Membrane‐Fusion‐Mediated Multiplex Engineering of Tumor Cell Surface Glycans for Enhanced NK Cell Therapy

• Published in: Advanced materials (Weinheim) Vol. 35; no. 14; pp. e2206989 - n/a
• Main Authors: Zheng, Chunxiong, Zhong, Qingguo, Song, Wantong, Yi, Ke, Kong, Huimin, Wang, Haixia, Tao, Yu, Li, Mingqiang, Chen, Xuesi
• Format: Journal Article
• Language: English
• Published: Germany Wiley Subscription Services, Inc 01.04.2023
• Subjects: cancer therapy; Cell Membrane - metabolism; Cell membranes; Cell- and Tissue-Based Therapy; Cytoplasm; Glycan; Humans; Hydrogels; Immunosuppression; injectable hydrogel; Materials science; membrane‐fusogenic nanoparticles; Multiplexing; N-Acetylneuraminic Acid; natural killer cells; Neoplasms - therapy; Oligosaccharides; Polysaccharides; Sialyltransferases; Tumor Microenvironment; tumor surface glycan; Tumors; membrane-fusogenic nanoparticles; cancer therapy; injectable hydrogel; natural killer cells; tumor surface glycan
• ISSN: 0935-9648; 1521-4095
• DOI: 10.1002/adma.202206989

Natural killer (NK) cell therapies show potential for tumor treatment but are immunologically resisted by the overexpressed immunosuppressing tumor cell surface glycans. To reverse this glycan‐mediated immunosuppression, the surface NK‐inhibitory glycan expressions need to be downregulated and NK‐activating glycan levels should be elevated synchronously with optimal efficiency. Here, a core–shell membrane‐fusogenic liposome (MFL) is designed to simultaneously achieve the physical modification of NK‐activating glycans and biological inhibition of immunosuppressing glycans on the tumor cell surface via a membrane‐fusion manner.

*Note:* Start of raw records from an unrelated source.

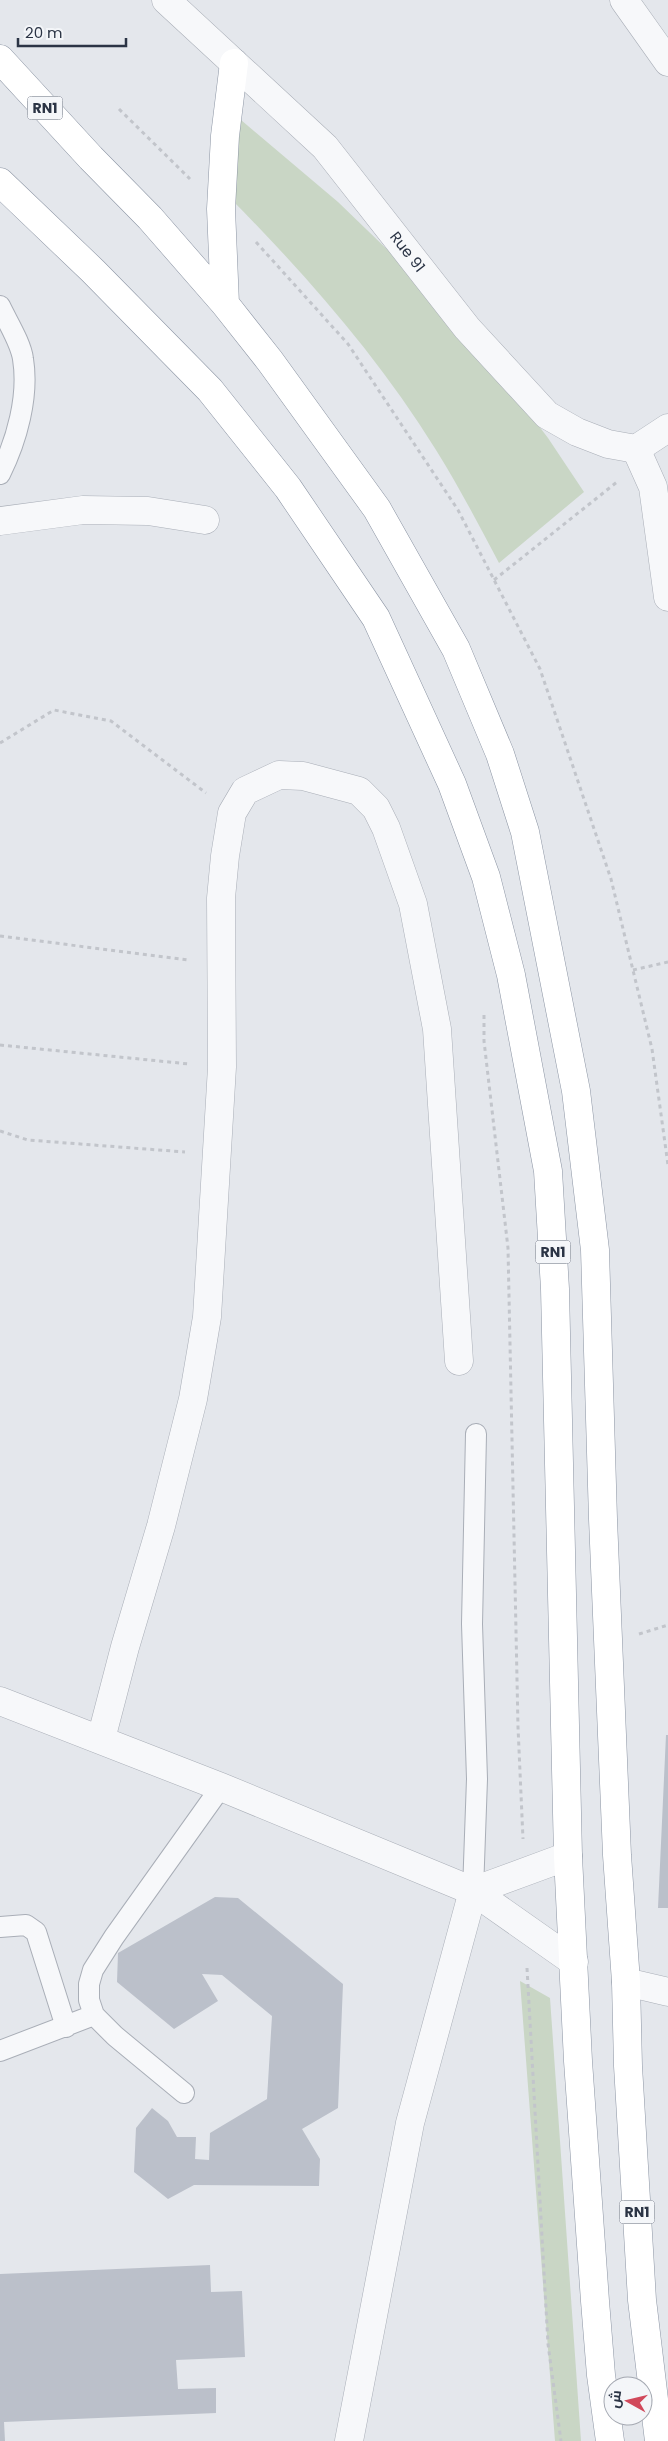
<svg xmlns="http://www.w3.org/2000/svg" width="668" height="2441" font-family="Poppins,Cairo,sans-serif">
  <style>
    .green { fill: #c9d6c5 }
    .building { fill: #bbc0ca }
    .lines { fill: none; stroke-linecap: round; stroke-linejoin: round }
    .service-casing { stroke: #a9aeb7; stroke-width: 22 }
    .minor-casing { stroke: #a9aeb7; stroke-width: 29 }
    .trunk-casing { stroke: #8b94a3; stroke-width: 29 }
    .path { stroke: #c2c5cb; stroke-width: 3; stroke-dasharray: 4 4; stroke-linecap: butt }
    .service { stroke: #f7f8fa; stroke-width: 20 }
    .minor { stroke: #f7f8fa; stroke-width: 28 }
    .trunk { stroke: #fff; stroke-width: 28 }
    .labels { text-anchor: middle; stroke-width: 4; stroke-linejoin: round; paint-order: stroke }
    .shield { fill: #f4f6f9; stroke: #676e7b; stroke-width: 1 }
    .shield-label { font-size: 14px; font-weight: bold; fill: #2b3445 }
    .street-label { font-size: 15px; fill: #2b3445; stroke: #f4f6f9 }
  </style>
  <rect width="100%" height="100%" fill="#e4e7ec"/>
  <path class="green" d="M241 120 338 202 395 257 500 375 548 438 584 492 499 563C479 525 459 487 436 450 379 358 308 277 232 200Z
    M520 1981 550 1998 581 2441H555Z"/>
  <path class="building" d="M666 1735H668V1908H658Z
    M215 1897 238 1898 343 1984 338 2108 302 2129 320 2159 319 2186 194 2185 168 2199 134 2172 136 2128 152 2108 168 2121 177 2137H196L195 2159 209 2160 210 2133 267 2099 272 2016 222 1975 202 1974 218 2001 174 2029 117 1982 118 1953Z
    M210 2265 211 2292 242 2291 245 2357 176 2360 178 2389 216 2388V2413L4 2422 5 2441H0V2274Z"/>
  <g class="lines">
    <g class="service-casing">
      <path id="service" d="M0 306C7 321 21 343 23 359 29 396 17 440 0 474
        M473 1891 477 1779 472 1624 476 1434
        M0 1927 26 1925 36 1932 66 2027
        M0 2051 94 2015
        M184 2093 115 2036 94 2015 89 2000V1984L93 1970 114 1937 221 1787"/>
    </g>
    <g class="minor-casing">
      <g id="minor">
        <path id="s1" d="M166 0 325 147 467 328 547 415 577 432 608 444 636 449 668 428"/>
        <path d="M624 0 668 62"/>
        <path d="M636 449 653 487 668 597"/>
        <path d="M0 521 83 510 148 511 205 520"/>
        <path d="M0 1701 221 1787 473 1891 574 1962"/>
        <path d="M101 1739 125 1647 161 1526 193 1399 207 1317 222 1067 221 898 225 856 232 813 245 791 279 775 303 776 359 791 376 808 386 828 413 904 437 1029 459 1361"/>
        <path d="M473 1891 568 1856"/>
        <path d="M626 1982 668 1992"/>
        <path d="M349 2441 410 2123 473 1891"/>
      </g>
    </g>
    <g class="trunk-casing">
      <path id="trunk" d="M0 59 91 158 150 218 225 304 270 361 377 509 456 649 500 754 525 832 576 1091 595 1250 603 1519 617 1855 626 1982 628 2066 642 2300 659 2441
        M0 182 93 271 210 390 288 488 376 618 452 784 486 877 511 975 548 1171 555 1289 568 1856 578 2061 595 2301 601 2375 610 2441
        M225 304 221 209 225 136 234 63"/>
    </g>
    <path class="path" d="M119 109 190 179
      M256 242 348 344 458 510 540 669 611 879 652 1049 668 1165
      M494 580 617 482
      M0 743 54 710 111 721 206 793
      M0 936 188 960
      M633 970 668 962
      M484 1015V1041L508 1248 518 1727 523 1839
      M0 1045 189 1064
      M0 1131 28 1140 185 1152
      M639 1634 668 1625
      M527 1968 548 2344 561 2441"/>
    <use href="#service" class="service"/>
    <use href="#minor" class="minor"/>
    <use href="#trunk" class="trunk"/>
  </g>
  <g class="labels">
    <g class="shield">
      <rect x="27.5" y="96.5" width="35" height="23" rx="4"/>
      <rect x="535.5" y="1240.5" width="35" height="23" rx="4"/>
      <rect x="619.5" y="2200.5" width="35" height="23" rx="4"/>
    </g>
    <g class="shield-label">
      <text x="45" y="113">RN1</text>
      <text x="553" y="1257">RN1</text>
      <text x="637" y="2217">RN1</text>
    </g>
    <g class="street-label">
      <text dy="5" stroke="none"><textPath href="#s1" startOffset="350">Rue 91</textPath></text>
    </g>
  </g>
  <g transform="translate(628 2401) rotate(278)"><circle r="24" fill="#f4f6f9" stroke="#a4a8b1"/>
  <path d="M0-4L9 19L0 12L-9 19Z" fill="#d1495b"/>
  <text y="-8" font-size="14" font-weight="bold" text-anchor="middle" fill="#2b3445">ش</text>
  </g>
  <path d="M18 38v8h108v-8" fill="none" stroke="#2b3445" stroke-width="2.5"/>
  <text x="25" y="38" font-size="15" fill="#2b3445" stroke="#f4f6f9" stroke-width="4" paint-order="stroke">20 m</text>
</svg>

Loaded into a tumor‐microenvironment‐triggered‐degradable thermosensitive hydrogel, MFLs could be conveniently injected and controllably released into local tumor. Through fusion with tumor cell membrane, the released MFLs could simultaneously deliver sialyltransferase‐inhibitor‐loaded core into cytoplasm, and anchor NK‐activating‐glycan‐modified shell onto tumor surface. This spatially‐differential distribution of core and shell in one cell ensures the effective inhibition of intracellular sialyltransferase to downregulate immunosuppressing sialic acid, and direct presentation of NK‐activating Lewis X trisaccharide (LeX) on tumor surface simultaneously. Consequentially, the sialic acid‐caused immunosuppression of tumor surface is reprogrammed to be LeX‐induced NK activation, resulting in sensitive susceptibility to NK‐cell‐mediated recognition and lysis for improved tumor elimination. This MFL provides a novel platform for multiplex cell engineering and personalized regulation of intercellular interactions for enhanced cancer immunotherapy. A core–shell membrane‐fusogenic liposome is designed to fuse with tumor cell membrane to deliver sialyltransferase inhibitor‐loaded core into cytoplasm and anchor natural killer (NK)‐activating glycan‐modified shell onto surface synchronously. This membrane‐fusion‐mediated delivery approach reprograms the sialic acid‐caused immunosuppression of tumor surface into a Lewis X trisaccharide‐based NK‐activating type, sufficiently reactivating the NK recognition and lysis for enhanced antitumor therapy.